- [Task to carry out]: For each line in the records that contains "give", make a copy.

- [Data listing]:
______________________________

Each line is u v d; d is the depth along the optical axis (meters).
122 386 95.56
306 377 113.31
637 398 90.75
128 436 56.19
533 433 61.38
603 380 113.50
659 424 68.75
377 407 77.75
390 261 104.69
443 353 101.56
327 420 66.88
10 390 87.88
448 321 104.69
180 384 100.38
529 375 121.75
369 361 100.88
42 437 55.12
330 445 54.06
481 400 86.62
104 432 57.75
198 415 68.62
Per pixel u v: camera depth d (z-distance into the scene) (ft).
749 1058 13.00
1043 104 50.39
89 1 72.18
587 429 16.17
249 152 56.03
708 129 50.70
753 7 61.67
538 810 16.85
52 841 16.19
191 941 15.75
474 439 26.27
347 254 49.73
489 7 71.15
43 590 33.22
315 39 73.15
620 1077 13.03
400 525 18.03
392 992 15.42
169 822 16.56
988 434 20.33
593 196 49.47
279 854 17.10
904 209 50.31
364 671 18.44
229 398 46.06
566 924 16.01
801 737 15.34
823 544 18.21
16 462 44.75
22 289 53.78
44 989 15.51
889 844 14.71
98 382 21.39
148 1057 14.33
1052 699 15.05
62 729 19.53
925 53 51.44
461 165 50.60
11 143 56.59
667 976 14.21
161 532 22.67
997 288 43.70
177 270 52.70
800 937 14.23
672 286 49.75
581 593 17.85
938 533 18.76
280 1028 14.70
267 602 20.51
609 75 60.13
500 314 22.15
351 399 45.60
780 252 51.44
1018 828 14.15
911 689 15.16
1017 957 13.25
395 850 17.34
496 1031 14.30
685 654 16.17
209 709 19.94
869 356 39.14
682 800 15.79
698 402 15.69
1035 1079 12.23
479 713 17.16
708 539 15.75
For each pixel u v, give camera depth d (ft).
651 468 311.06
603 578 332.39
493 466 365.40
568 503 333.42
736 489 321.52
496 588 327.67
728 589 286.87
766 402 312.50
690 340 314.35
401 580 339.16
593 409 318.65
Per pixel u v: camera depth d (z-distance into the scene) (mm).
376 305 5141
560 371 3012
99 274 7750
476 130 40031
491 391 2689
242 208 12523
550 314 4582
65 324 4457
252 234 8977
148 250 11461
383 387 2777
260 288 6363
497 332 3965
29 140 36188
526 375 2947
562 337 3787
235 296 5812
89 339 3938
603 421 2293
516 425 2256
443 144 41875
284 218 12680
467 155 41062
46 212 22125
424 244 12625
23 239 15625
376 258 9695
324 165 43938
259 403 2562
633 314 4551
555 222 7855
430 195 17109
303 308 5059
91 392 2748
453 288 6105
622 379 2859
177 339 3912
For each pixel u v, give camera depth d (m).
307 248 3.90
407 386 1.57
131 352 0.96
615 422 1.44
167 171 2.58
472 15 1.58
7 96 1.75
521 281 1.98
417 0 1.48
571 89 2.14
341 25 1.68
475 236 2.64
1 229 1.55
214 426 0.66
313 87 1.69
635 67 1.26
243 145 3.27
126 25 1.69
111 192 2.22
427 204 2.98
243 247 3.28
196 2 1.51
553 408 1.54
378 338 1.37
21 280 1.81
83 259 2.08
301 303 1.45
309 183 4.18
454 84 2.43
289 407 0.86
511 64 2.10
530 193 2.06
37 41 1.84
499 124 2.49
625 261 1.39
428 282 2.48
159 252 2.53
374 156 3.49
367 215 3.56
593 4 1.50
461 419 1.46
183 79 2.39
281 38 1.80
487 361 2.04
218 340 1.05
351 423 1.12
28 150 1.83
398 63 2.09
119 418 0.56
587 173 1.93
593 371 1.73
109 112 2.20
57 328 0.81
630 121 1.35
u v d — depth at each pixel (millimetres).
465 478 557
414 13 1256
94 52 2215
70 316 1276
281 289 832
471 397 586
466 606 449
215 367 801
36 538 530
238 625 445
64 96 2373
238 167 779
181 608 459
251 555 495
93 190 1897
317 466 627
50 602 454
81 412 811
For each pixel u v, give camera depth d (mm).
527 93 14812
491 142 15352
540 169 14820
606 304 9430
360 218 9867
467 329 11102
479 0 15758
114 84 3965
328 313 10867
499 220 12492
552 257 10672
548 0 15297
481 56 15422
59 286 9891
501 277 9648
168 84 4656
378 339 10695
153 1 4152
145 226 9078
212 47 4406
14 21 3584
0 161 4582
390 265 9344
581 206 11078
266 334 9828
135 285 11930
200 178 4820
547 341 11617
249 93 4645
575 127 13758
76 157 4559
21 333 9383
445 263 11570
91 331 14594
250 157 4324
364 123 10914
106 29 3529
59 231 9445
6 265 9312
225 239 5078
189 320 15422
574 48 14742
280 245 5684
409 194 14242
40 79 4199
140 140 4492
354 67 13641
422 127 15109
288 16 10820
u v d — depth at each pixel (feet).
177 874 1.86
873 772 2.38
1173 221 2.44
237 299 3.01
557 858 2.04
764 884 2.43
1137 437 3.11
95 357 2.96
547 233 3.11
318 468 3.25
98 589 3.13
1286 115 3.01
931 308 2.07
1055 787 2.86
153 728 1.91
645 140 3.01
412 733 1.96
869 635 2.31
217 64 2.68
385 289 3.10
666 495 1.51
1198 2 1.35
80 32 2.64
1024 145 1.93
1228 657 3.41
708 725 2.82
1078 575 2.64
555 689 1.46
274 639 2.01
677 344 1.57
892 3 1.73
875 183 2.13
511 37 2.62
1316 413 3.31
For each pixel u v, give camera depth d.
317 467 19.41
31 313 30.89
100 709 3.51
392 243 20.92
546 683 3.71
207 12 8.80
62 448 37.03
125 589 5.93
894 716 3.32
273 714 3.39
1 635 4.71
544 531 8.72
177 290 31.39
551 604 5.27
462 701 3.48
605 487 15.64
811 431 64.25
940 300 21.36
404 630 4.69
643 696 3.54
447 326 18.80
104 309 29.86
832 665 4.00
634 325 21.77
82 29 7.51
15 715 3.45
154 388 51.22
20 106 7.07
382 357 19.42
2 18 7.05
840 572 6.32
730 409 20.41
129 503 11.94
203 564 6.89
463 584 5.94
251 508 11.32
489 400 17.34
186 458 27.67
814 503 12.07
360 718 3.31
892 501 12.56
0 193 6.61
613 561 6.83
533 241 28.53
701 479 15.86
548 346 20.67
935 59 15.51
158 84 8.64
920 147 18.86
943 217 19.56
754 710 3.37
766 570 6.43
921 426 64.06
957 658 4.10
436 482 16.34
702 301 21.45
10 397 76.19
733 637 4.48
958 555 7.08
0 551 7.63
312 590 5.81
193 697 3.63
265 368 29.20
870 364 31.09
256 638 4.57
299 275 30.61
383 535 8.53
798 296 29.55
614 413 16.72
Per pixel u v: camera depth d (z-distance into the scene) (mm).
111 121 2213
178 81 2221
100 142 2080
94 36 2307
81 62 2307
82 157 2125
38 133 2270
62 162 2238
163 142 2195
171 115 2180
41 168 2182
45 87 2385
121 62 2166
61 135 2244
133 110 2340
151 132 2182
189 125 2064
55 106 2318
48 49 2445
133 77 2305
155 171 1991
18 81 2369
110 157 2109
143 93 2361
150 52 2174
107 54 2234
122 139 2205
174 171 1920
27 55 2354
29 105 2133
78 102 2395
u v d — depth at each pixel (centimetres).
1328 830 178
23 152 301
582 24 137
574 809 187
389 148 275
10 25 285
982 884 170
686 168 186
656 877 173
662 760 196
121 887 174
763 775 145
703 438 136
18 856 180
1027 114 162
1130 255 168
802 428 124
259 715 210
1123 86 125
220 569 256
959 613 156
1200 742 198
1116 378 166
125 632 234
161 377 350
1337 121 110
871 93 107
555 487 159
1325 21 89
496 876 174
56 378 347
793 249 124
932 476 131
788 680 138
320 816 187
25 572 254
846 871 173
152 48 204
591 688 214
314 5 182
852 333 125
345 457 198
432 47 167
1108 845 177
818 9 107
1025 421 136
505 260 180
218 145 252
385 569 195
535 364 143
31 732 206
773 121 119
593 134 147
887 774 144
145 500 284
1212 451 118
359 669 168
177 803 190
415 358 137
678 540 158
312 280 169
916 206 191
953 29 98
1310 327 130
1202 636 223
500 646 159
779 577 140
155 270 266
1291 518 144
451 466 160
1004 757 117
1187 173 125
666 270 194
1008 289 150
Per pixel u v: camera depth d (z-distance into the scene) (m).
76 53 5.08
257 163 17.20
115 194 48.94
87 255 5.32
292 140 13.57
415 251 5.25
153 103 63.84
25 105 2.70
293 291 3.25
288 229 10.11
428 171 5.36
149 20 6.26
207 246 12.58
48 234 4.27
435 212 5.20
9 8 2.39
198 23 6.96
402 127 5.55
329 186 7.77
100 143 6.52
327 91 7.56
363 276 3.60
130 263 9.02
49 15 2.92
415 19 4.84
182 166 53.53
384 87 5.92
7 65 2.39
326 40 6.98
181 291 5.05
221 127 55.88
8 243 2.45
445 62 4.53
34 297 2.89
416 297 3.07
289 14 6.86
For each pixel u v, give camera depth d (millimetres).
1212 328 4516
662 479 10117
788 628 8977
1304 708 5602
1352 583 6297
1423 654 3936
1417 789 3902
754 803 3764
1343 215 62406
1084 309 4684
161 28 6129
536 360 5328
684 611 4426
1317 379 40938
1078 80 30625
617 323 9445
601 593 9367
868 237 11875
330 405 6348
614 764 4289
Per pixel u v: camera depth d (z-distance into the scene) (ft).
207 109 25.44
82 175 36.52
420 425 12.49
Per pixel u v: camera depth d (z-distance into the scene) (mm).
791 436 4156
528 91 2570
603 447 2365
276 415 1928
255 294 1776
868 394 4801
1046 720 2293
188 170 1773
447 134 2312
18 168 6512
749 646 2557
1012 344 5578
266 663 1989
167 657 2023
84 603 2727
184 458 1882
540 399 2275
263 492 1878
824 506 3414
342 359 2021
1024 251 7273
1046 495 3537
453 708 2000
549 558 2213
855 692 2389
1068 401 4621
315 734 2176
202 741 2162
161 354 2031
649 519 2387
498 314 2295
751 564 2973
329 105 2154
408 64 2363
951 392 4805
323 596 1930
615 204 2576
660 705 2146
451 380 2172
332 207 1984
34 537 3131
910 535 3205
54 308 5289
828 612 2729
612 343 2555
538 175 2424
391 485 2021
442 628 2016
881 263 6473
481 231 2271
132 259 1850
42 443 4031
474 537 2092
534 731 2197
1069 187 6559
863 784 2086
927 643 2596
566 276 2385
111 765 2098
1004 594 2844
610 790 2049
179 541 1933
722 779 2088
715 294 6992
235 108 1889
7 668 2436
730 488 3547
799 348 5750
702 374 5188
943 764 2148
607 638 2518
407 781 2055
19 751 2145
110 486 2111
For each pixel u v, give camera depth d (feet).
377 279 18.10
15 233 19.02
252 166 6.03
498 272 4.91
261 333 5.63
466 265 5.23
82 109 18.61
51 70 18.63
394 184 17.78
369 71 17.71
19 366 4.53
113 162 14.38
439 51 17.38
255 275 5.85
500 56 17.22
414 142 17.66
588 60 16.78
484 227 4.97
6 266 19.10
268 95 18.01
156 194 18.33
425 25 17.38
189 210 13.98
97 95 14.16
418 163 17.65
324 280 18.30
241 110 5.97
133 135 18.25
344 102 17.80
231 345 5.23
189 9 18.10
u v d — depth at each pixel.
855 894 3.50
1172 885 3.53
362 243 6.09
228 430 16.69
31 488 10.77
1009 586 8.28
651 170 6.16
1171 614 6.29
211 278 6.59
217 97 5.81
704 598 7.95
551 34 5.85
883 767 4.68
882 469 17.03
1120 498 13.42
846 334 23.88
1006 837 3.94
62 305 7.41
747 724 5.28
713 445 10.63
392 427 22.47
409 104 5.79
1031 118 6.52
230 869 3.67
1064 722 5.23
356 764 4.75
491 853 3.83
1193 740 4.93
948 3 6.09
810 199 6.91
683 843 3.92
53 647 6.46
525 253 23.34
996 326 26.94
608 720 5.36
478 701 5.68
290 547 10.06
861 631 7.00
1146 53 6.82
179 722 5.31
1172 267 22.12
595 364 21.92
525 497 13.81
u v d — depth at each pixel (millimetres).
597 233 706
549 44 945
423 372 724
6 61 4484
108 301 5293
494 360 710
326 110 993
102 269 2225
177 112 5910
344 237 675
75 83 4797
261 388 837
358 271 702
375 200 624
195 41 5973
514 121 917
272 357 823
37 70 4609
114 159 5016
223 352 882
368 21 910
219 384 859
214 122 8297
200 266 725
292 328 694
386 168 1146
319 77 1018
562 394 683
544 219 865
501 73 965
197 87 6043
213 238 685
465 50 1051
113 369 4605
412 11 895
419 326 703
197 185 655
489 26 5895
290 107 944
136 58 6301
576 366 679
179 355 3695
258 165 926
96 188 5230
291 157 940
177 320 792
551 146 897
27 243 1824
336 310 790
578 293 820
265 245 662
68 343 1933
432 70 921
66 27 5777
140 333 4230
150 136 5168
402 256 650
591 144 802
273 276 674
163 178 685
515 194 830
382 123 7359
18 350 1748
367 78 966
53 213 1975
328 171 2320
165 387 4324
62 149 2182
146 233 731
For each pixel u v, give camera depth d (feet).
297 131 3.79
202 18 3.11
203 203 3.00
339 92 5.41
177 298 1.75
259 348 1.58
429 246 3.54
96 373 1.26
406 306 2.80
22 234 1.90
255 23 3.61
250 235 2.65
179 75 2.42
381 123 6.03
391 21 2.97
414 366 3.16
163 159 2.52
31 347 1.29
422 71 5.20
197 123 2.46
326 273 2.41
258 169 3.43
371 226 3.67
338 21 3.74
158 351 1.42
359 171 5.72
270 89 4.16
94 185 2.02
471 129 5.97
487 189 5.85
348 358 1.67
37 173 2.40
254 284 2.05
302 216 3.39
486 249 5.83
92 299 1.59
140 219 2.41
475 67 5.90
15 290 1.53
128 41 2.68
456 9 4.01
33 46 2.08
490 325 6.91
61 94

______________________________

- [Response box]:
For each pixel u v, give camera depth d (ft).
For each pixel u v, give camera depth d (m).
For each pixel u v, give camera depth d (mm).
For each pixel u v, give camera depth d.
For each pixel u v, give camera depth d (millimetres).
For each pixel u v, give camera depth d (feet).
For each pixel u v, give camera depth d (feet).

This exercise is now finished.